Ask HN: I'm going to learn Scheme; any suggestions? - solipsist

I don't know much about it yet, but I ordered a book and am motivated to get through it. Although I have to learn it for a class, my main priority is to learn the basic concepts of programmings, and Scheme seems to perfect for that.<p>So does anyone have any comments about Scheme as a language and about how easy it is to learn it?
======
malandrew
The obvious choice here is to start with The Little Schemer. After that you
can go on to SICP. Another alternative which is not nearly as challenging as
SICP is HtDPv2 (How to Design Programs v2). HtDPv2 was written to be used with
Racket.

There's also the Reasoned Schemer and Seasoned Schemer, but I haven't any of
read either of those so I can't tell you with any certainty if they live up to
the experience provided by the Little Schemer.
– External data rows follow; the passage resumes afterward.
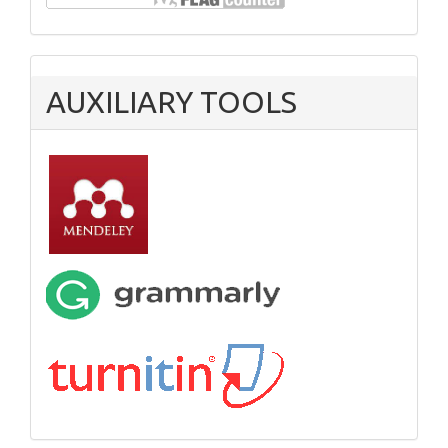
AUXILIARY TOOLS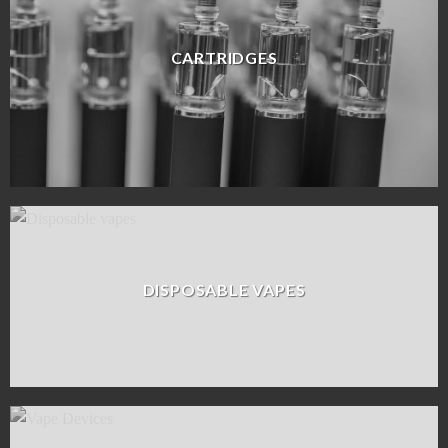
CARTRIDGES
DISPOSABLE VAPES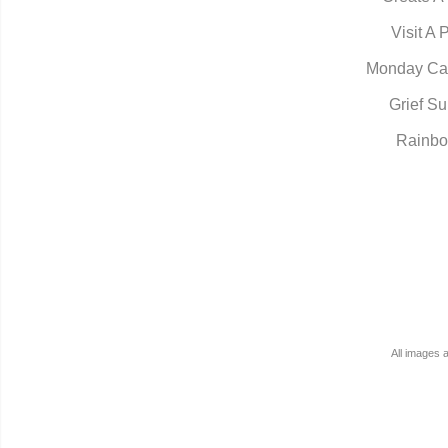
Visit A 
Monday Ca
Grief Su
Rainbo
All images 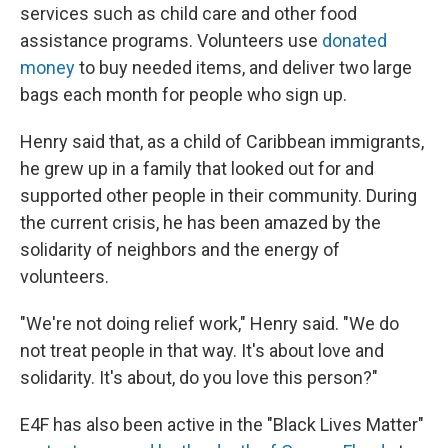
services such as child care and other food
assistance programs. Volunteers use
donated
money
to buy needed items, and deliver two large
bags each month for people who sign up.
Henry said that, as a child of Caribbean immigrants,
he grew up in a family that looked out for and
supported other people in their community. During
the current crisis, he has been amazed by the
solidarity of neighbors and the energy of
volunteers.
"We're not doing relief work," Henry said. "We do
not treat people in that way. It's about love and
solidarity. It's about, do you love this person?"
E4F has also been active in the "Black Lives Matter"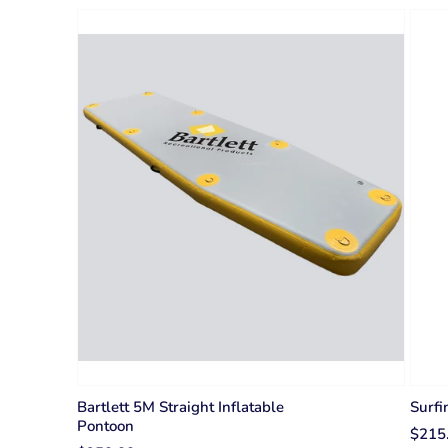
Bartlett 5M Straight Inflatable
Surfi
Pontoon
$215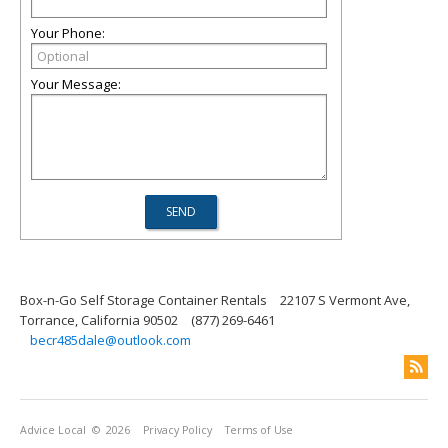
Your Phone:
Your Message:
Box-n-Go Self Storage Container Rentals
22107 S Vermont Ave,
Torrance, California 90502
(877) 269-6461
becr485dale@outlook.com
Advice Local
© 2026
Privacy Policy
Terms of Use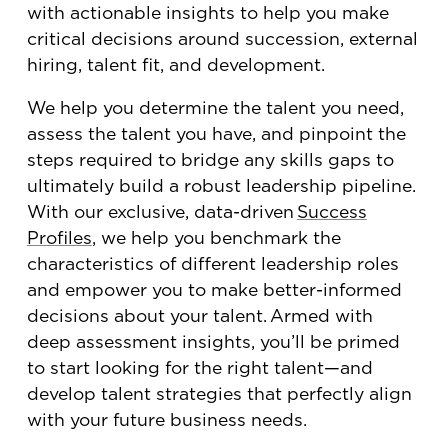
with actionable insights to help you make
critical decisions around succession, external
hiring, talent fit, and development.
We help you determine the talent you need,
assess the talent you have, and pinpoint the
steps required to bridge any skills gaps to
ultimately build a robust leadership pipeline.
With our exclusive, data-driven
Success
Profiles
, we help you benchmark the
characteristics of different leadership roles
and empower you to make better-informed
decisions about your talent. Armed with
deep assessment insights, you’ll be primed
to start looking for the right talent—and
develop talent strategies that perfectly align
with your future business needs.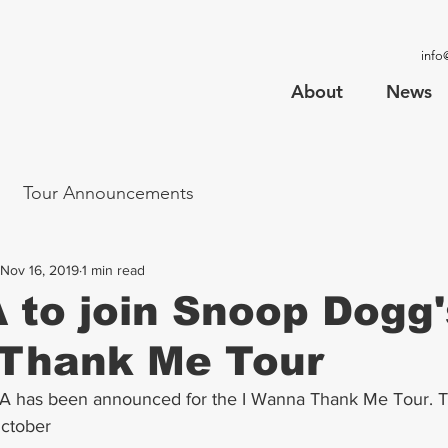
info
About
News
Tour Announcements
Nov 16, 2019
1 min read
to join Snoop Dogg'
Thank Me Tour
LA has been announced for the I Wanna Thank Me Tour. T
October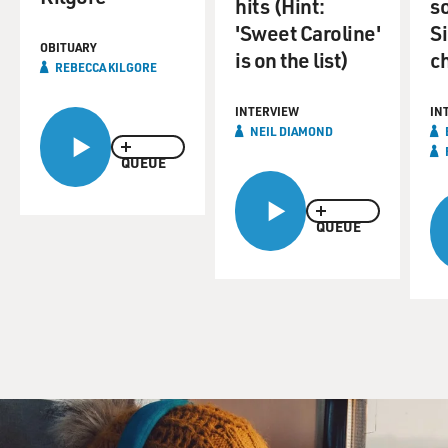
hits (Hint:
so
'Sweet Caroline'
S
OBITUARY
is on the list)
c
REBECCA KILGORE
INTERVIEW
IN
NEIL DIAMOND
QUEUE
QUEUE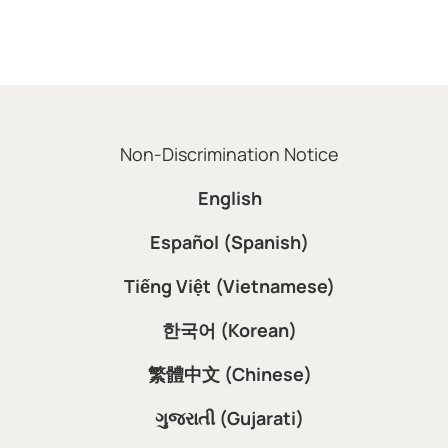
Non-Discrimination Notice
English
Español (Spanish)
Tiếng Việt (Vietnamese)
한국어 (Korean)
繁體中文 (Chinese)
ગુજરાતી (Gujarati)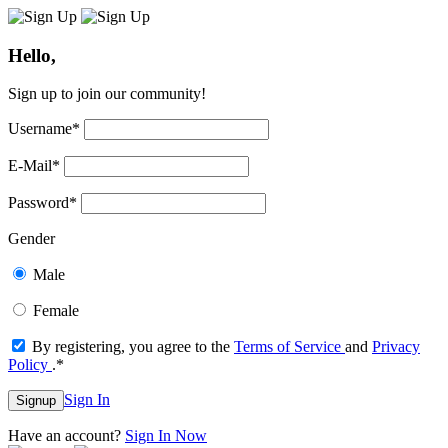
Hello,
Sign up to join our community!
Username
*
E-Mail
*
Password
*
Gender
Male
Female
By registering, you agree to the
Terms of Service
and
Privacy
Policy
.
*
Sign In
Signup
Have an account?
Sign In Now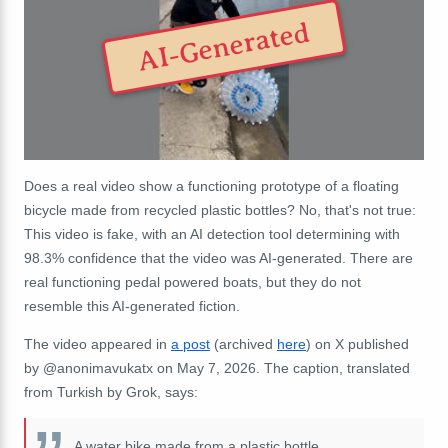
AI-Generated
Does a real video show a functioning prototype of a floating
bicycle made from recycled plastic bottles? No, that's not true:
This video is fake, with an AI detection tool determining with
98.3% confidence that the video was AI-generated. There are
real functioning pedal powered boats, but they do not
resemble this AI-generated fiction.
The video appeared in
a post
(archived
here
) on X published
by @anonimavukatx on May 7, 2026. The caption, translated
from Turkish by Grok, says:
A water bike made from a plastic bottle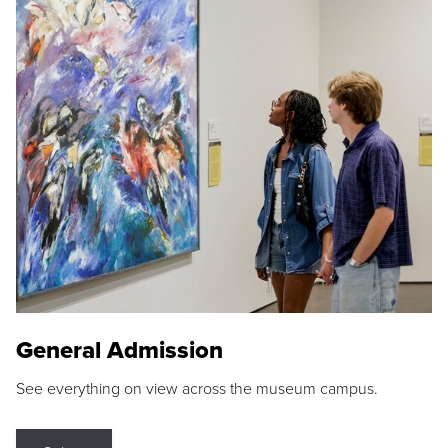
General Admission
See everything on view across the museum campus.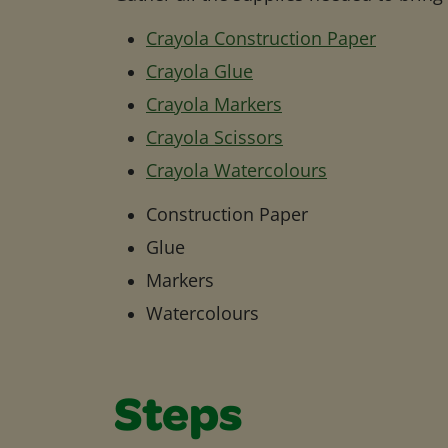
Crayola Construction Paper
Crayola Glue
Crayola Markers
Crayola Scissors
Crayola Watercolours
Construction Paper
Glue
Markers
Watercolours
Steps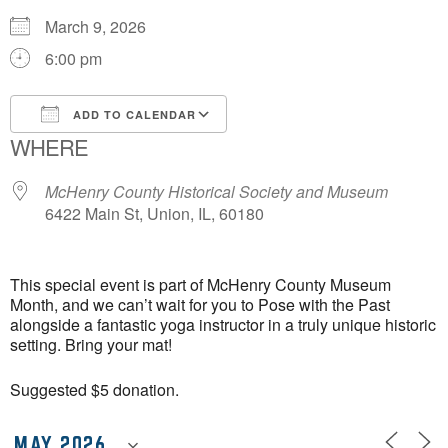
March 9, 2026
6:00 pm
ADD TO CALENDAR
WHERE
Download ICS
Google Calendar
McHenry County Historical Society and Museum
6422 Main St, Union, IL, 60180
This special event is part of McHenry County Museum
Month, and we can’t wait for you to Pose with the Past
alongside a fantastic yoga instructor in a truly unique historic
setting. Bring your mat!
Suggested $5 donation.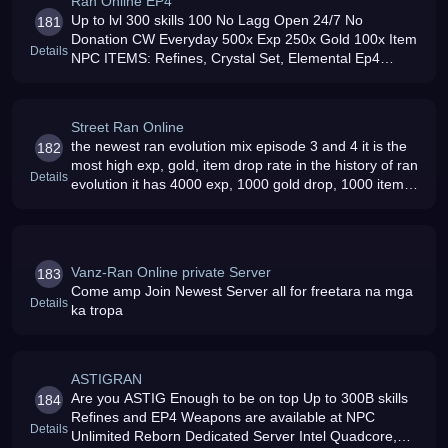
Ran Online EP4
Up to lvl 300 skills 100 No Lagg Open 24/7 No
181
Donation CW Everyday 500x Exp 250x Gold 100x Item
Details
NPC ITEMS: Refines, Crystal Set, Elemental Ep4
Weapons, Funny Masks, lvl 7-300 Scrolls Friendly
Gm/s and Admin/s Autoreborn
Street Ran Online
the newest ran evolution mix episode 3 and 4 it is the
182
most high exp, gold, item drop rate in the history of ran
Details
evolution it has 4000 exp, 1000 gold drop, 1000 item
drop and the most affordable donation in ran evolution
Vanz-Ran Online private Server
183
Come amp Join Newest Server all for freetara na mga
Details
ka tropa
ASTIGRAN
Are you ASTIG Enough to be on top Up to 300B skills
184
Refines and EP4 Weapons are available at NPC
Details
Unlimited Reborn Dedicated Server Intel Quadcore,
In general those are the 5 best books covering Scheme as far as I know of
especially for you as a learner. I'm sure there are other books for more
advanced Scheme, but I don't know them.

The Little Schemer is great fun and is programming equivalent of piano finger
exercises.

------
spooneybarger
Scheme is a great language to get going w/ functional programing and lisp type
languages. I would suggest using Racket. It is 'batteries included', design
for teaching so there is tons of documentation and has support for R5 and R6
versions of scheme.

Most programmers I know started w/ an imperative language. I didn't and feel
grateful for it. Learning programming in a different way tends to mean even if
you get a job doing imperative program, you usually think different from
others and that can lead to excellent conversations, designs etc.

------
bricestacey
I learned it from a class. We blazed through the SICP in 15 weeks. I'd advise
the same. Use MIT's OpenCourseWare as a guide:
[http://ocw.mit.edu/courses/electrical-engineering-and-
comput...](http://ocw.mit.edu/courses/electrical-engineering-and-computer-
science/6-001-structure-and-interpretation-of-computer-programs-spring-2005/)

------
JoachimSchipper
Scheme is not that hard - I had some trouble internalizing call/cc, but the
rest is rather straightforward or fiddly but not really difficult (macros).

That said, I sometimes get the idea that the majority of Scheme code is in
Scheme implementations - which put me off the language.